▶ [Data to use]:
[Start of section]

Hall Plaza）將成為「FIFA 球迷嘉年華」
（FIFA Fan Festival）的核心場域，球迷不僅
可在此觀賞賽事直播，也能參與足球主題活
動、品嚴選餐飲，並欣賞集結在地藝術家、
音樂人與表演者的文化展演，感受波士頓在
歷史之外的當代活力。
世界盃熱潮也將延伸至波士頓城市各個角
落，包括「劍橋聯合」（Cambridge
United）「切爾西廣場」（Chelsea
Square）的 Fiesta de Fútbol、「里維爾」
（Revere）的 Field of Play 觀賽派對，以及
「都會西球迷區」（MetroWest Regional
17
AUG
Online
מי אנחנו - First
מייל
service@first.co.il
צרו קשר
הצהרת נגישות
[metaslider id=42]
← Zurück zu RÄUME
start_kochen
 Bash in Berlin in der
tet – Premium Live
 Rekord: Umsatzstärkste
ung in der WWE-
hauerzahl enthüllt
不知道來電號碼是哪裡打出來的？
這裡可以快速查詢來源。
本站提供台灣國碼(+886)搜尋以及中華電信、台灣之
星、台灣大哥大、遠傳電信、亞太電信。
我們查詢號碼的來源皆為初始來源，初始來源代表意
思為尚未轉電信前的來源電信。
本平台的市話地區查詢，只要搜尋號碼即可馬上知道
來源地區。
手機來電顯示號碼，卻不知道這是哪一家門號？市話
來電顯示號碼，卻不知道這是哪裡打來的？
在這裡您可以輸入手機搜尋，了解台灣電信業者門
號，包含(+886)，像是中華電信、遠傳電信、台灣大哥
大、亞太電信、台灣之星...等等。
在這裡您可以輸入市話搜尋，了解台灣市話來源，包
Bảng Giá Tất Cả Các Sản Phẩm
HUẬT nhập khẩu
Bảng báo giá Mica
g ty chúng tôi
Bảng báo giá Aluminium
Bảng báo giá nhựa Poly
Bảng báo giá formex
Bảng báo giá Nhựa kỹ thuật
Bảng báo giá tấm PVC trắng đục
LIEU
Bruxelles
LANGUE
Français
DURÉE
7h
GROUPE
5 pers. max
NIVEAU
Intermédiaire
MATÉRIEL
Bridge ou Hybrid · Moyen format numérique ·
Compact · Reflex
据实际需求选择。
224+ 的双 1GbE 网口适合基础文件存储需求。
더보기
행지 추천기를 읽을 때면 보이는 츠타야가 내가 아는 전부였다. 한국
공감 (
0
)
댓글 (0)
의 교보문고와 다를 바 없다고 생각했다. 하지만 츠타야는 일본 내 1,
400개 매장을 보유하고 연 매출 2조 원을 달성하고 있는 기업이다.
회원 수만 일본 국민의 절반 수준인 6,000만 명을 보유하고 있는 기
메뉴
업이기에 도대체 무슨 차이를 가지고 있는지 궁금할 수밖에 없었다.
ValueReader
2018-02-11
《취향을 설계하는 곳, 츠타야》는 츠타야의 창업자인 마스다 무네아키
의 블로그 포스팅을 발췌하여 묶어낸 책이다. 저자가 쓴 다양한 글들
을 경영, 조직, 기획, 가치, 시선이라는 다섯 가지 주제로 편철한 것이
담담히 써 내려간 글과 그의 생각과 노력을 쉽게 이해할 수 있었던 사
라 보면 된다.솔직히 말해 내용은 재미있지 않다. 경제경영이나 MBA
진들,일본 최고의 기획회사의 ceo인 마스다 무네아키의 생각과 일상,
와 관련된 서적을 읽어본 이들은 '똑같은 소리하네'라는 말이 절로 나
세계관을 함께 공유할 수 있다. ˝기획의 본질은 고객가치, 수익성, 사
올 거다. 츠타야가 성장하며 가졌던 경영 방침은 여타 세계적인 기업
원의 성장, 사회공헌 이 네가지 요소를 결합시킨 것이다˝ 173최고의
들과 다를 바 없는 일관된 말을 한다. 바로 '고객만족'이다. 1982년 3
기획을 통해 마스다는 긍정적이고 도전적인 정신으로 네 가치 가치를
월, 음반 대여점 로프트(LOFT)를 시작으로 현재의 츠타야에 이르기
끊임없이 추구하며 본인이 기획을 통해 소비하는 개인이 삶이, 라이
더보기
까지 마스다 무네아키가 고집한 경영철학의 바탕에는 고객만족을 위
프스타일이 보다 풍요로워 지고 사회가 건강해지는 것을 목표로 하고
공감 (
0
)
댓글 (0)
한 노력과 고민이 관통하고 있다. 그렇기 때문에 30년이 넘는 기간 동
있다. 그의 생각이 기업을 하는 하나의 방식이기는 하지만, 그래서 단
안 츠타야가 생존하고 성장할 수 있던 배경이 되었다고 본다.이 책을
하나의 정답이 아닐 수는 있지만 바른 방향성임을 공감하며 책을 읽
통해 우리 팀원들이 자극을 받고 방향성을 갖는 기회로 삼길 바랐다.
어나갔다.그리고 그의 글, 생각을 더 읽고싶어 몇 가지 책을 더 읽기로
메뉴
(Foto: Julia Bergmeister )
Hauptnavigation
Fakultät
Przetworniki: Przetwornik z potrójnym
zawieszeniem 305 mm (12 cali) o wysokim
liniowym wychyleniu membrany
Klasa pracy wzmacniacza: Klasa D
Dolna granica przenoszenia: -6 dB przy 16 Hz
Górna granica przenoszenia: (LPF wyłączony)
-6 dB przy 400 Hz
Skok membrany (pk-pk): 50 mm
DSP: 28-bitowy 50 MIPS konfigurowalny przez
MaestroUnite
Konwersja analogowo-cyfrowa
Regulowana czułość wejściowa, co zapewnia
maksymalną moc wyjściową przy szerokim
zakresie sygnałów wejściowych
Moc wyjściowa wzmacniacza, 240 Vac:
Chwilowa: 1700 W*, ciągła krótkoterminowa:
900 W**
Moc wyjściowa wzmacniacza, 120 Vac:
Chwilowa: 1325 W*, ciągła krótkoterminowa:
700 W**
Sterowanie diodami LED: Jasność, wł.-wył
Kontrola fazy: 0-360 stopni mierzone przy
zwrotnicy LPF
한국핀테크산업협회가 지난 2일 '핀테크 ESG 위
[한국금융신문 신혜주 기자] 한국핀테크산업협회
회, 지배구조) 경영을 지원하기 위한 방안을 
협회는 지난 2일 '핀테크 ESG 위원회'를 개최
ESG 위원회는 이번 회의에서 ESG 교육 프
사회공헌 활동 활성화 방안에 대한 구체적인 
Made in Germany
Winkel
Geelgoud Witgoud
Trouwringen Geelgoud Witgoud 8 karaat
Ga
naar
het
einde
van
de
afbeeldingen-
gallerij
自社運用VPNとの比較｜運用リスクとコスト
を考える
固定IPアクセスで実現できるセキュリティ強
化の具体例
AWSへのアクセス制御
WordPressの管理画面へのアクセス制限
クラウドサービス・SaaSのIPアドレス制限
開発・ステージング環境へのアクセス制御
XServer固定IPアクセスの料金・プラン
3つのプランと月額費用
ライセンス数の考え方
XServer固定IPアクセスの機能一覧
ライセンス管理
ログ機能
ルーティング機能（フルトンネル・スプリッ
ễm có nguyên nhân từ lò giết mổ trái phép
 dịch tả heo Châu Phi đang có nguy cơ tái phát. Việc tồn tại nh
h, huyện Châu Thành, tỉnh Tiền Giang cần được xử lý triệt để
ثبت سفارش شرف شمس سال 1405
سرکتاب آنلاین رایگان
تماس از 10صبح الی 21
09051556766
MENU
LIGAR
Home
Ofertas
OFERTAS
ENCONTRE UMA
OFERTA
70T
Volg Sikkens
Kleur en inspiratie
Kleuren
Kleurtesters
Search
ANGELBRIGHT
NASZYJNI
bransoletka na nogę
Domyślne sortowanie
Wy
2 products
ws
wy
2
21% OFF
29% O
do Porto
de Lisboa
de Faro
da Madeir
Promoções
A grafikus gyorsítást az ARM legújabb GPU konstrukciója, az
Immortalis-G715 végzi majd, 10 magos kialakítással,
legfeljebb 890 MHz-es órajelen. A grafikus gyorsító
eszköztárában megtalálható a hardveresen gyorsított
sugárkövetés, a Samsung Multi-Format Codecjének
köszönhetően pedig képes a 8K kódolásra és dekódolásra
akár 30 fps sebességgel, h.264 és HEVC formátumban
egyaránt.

[End of section]

▶ [Aim of the task]:
Convert the lines above, from the very first one down through the line containing "들과 다를 바 없는 일관된 말을 한다. 바로 '고객만족'이다. 1982년 3", into a JSON list of strings, with one string per line and no blank lines.

▶ [Answer section]:
[
  "Hall Plaza）將成為「FIFA 球迷嘉年華」",
  "（FIFA Fan Festival）的核心場域，球迷不僅",
  "可在此觀賞賽事直播，也能參與足球主題活",
  "動、品嚴選餐飲，並欣賞集結在地藝術家、",
  "音樂人與表演者的文化展演，感受波士頓在",
  "歷史之外的當代活力。",
  "世界盃熱潮也將延伸至波士頓城市各個角",
  "落，包括「劍橋聯合」（Cambridge",
  "United）「切爾西廣場」（Chelsea",
  "Square）的 Fiesta de Fútbol、「里維爾」",
  "（Revere）的 Field of Play 觀賽派對，以及",
  "「都會西球迷區」（MetroWest Regional",
  "17",
  "AUG",
  "Online",
  "מי אנחנו - First",
  "מייל",
  "service@first.co.il",
  "צרו קשר",
  "הצהרת נגישות",
  "[metaslider id=42]",
  "← Zurück zu RÄUME",
  "start_kochen",
  " Bash in Berlin in der",
  "tet – Premium Live",
  " Rekord: Umsatzstärkste",
  "ung in der WWE-",
  "hauerzahl enthüllt",
  "不知道來電號碼是哪裡打出來的？",
  "這裡可以快速查詢來源。",
  "本站提供台灣國碼(+886)搜尋以及中華電信、台灣之",
  "星、台灣大哥大、遠傳電信、亞太電信。",
  "我們查詢號碼的來源皆為初始來源，初始來源代表意",
  "思為尚未轉電信前的來源電信。",
  "本平台的市話地區查詢，只要搜尋號碼即可馬上知道",
  "來源地區。",
  "手機來電顯示號碼，卻不知道這是哪一家門號？市話",
  "來電顯示號碼，卻不知道這是哪裡打來的？",
  "在這裡您可以輸入手機搜尋，了解台灣電信業者門",
  "號，包含(+886)，像是中華電信、遠傳電信、台灣大哥",
  "大、亞太電信、台灣之星...等等。",
  "在這裡您可以輸入市話搜尋，了解台灣市話來源，包",
  "Bảng Giá Tất Cả Các Sản Phẩm",
  "HUẬT nhập khẩu",
  "Bảng báo giá Mica",
  "g ty chúng tôi",
  "Bảng báo giá Aluminium",
  "Bảng báo giá nhựa Poly",
  "Bảng báo giá formex",
  "Bảng báo giá Nhựa kỹ thuật",
  "Bảng báo giá tấm PVC trắng đục",
  "LIEU",
  "Bruxelles",
  "LANGUE",
  "Français",
  "DURÉE",
  "7h",
  "GROUPE",
  "5 pers. max",
  "NIVEAU",
  "Intermédiaire",
  "MATÉRIEL",
  "Bridge ou Hybrid · Moyen format numérique ·",
  "Compact · Reflex",
  "据实际需求选择。",
  "224+ 的双 1GbE 网口适合基础文件存储需求。",
  "더보기",
  "행지 추천기를 읽을 때면 보이는 츠타야가 내가 아는 전부였다. 한국",
  "공감 (",
  "0",
  ")",
  "댓글 (0)",
  "의 교보문고와 다를 바 없다고 생각했다. 하지만 츠타야는 일본 내 1,",
  "400개 매장을 보유하고 연 매출 2조 원을 달성하고 있는 기업이다.",
  "회원 수만 일본 국민의 절반 수준인 6,000만 명을 보유하고 있는 기",
  "메뉴",
  "업이기에 도대체 무슨 차이를 가지고 있는지 궁금할 수밖에 없었다.",
  "ValueReader",
  "2018-02-11",
  "《취향을 설계하는 곳, 츠타야》는 츠타야의 창업자인 마스다 무네아키",
  "의 블로그 포스팅을 발췌하여 묶어낸 책이다. 저자가 쓴 다양한 글들",
  "을 경영, 조직, 기획, 가치, 시선이라는 다섯 가지 주제로 편철한 것이",
  "담담히 써 내려간 글과 그의 생각과 노력을 쉽게 이해할 수 있었던 사",
  "라 보면 된다.솔직히 말해 내용은 재미있지 않다. 경제경영이나 MBA",
  "진들,일본 최고의 기획회사의 ceo인 마스다 무네아키의 생각과 일상,",
  "와 관련된 서적을 읽어본 이들은 '똑같은 소리하네'라는 말이 절로 나",
  "세계관을 함께 공유할 수 있다. ˝기획의 본질은 고객가치, 수익성, 사",
  "올 거다. 츠타야가 성장하며 가졌던 경영 방침은 여타 세계적인 기업",
  "원의 성장, 사회공헌 이 네가지 요소를 결합시킨 것이다˝ 173최고의",
  "들과 다를 바 없는 일관된 말을 한다. 바로 '고객만족'이다. 1982년 3"
]